Flock basiert auf Firefox und einer Reihe von Erweiterungen für den Mozilla-Browser, hat sich aber auf "Web 2.0"-Fans spezialisiert: Wer viele Online-Dienste benutzt, die sich um den Austausch von Medien, Meinungen und Informationen drehen, der findet in Flock einen treuen Begleiter. Über eine Bilderleiste zeigt er Foto-Streams aus Flickr und Picasa an, Bilder lassen sich mit dem Browser auch schnell hochladen. YouTube findet sich ebenso angebunden wie eine Reihe von Angeboten für Blogger, für die ein Editor zur Verfügung steht. Facebook, del.ico.us und YouTube - fast 20 Web-Angebote kennt die Software und bietet dafür alternative Zugänge. Die neue Vorversion zeigt, wohin sich Flock entwickelt: Zum einen ist da die Anbindung an Webmail-Angebote, die sich aus einer eigenen Menüleiste aufrufen lassen, die der Browser auf neue Nachrichten abfragt und über die sich mit einem Klick Fotos und empfehlenswerte Internetseiten und Feeds mit anderen teilen lassen.
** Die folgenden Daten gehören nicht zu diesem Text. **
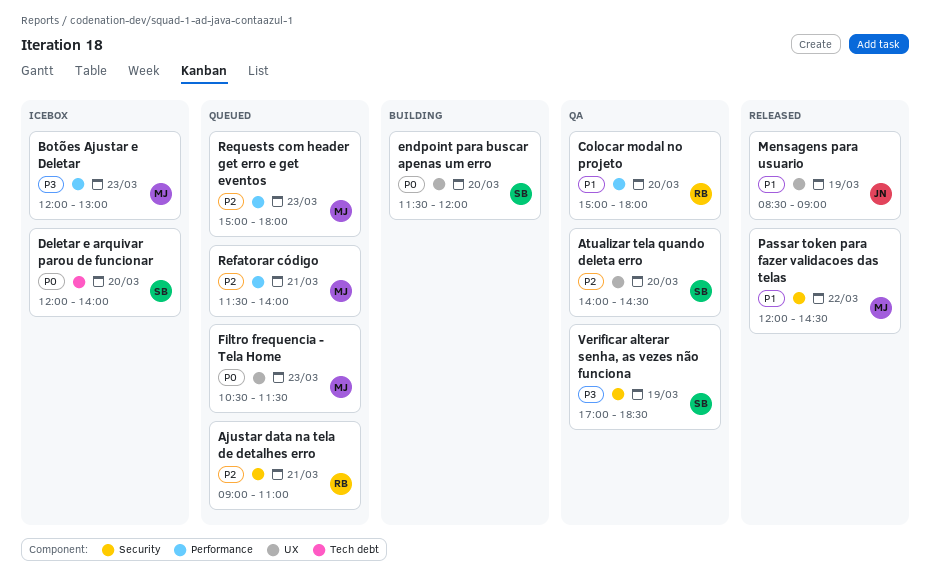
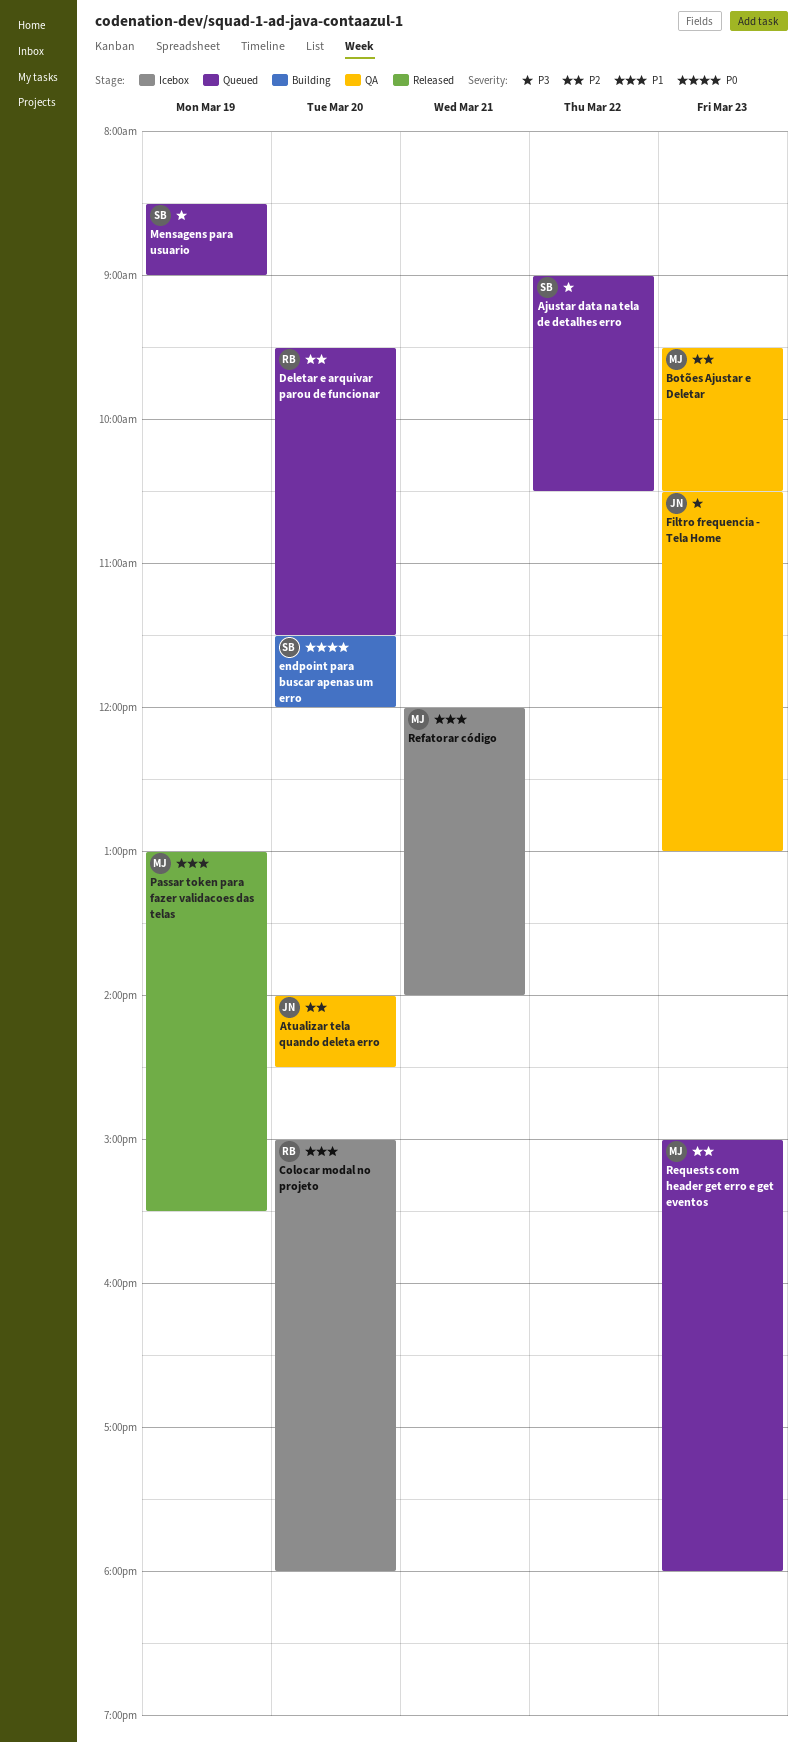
Ajustar data na tela de detalhes erro, owner: RB -> SB
Ajustar data na tela de detalhes erro, priority: P2 -> P3
Ajustar data na tela de detalhes erro, day: Mar 21 -> Mar 22
Ajustar data na tela de detalhes erro, ends: 11:00 -> 10:30
Atualizar tela quando deleta erro, owner: SB -> JN
Botões Ajustar e Deletar, status: Icebox -> QA
Botões Ajustar e Deletar, priority: P3 -> P2
Botões Ajustar e Deletar, begins: 12:00 -> 09:30
Botões Ajustar e Deletar, ends: 13:00 -> 10:30
Colocar modal no projeto, status: QA -> Icebox
Deletar e arquivar parou de funcionar, status: Icebox -> Queued
Deletar e arquivar parou de funcionar, owner: SB -> RB
Deletar e arquivar parou de funcionar, priority: P0 -> P2
Deletar e arquivar parou de funcionar, begins: 12:00 -> 09:30
Deletar e arquivar parou de funcionar, ends: 14:00 -> 11:30
Filtro frequencia - Tela Home, status: Queued -> QA
Filtro frequencia - Tela Home, owner: MJ -> JN
Filtro frequencia - Tela Home, priority: P0 -> P3
Filtro frequencia - Tela Home, ends: 11:30 -> 13:00
Mensagens para usuario, status: Released -> Queued
Mensagens para usuario, owner: JN -> SB
Mensagens para usuario, priority: P1 -> P3
Passar token para fazer validacoes das telas, day: Mar 22 -> Mar 19
Passar token para fazer validacoes das telas, begins: 12:00 -> 13:00
Passar token para fazer validacoes das telas, ends: 14:30 -> 15:30
Refatorar código, status: Queued -> Icebox
Refatorar código, priority: P2 -> P1
Refatorar código, begins: 11:30 -> 12:00
Verificar alterar senha, as vezes não funciona: present -> none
Die Entwickler öffnen die Software damit für klassischere Wege der Kommunikation, der Anwender soll sich auch Computerbenutzern mitteilen können, die noch nicht über unzählige Konten bei verschiedensten Webdiensten verfügen, sondern sich mit einem Mail-Postfach zufrieden geben. Es soll solche Leute ja geben. Auf der anderen Seite wiederum wächst auf der MyWorld-Startseite zusammen, was zusammen gehört: Hier bleiben Web-trotter mit anderen Web-trottern in Verbindung, deren Facebook-, Flickr-, Twitter- und YouTube-Kontaktnamen sie kennen. So weiß eine Hand stets, was die des anderen tut: Marcel hat gerade neue Fotos hochgeladen, Dagmar einen neuen Blogeintrag geschrieben und Lutz schickt Grüße über Facebook. Flock gibt es für den Mac, für Linux- und Windows-PCs. Der Download der Mac-Version ist 20,4 Megabyte groß. Einstellungen und Profile aus vorhergehenden Versionen verwendet die Betaversion nicht, sie lassen sich später auch nicht in die finale Version übernehmen.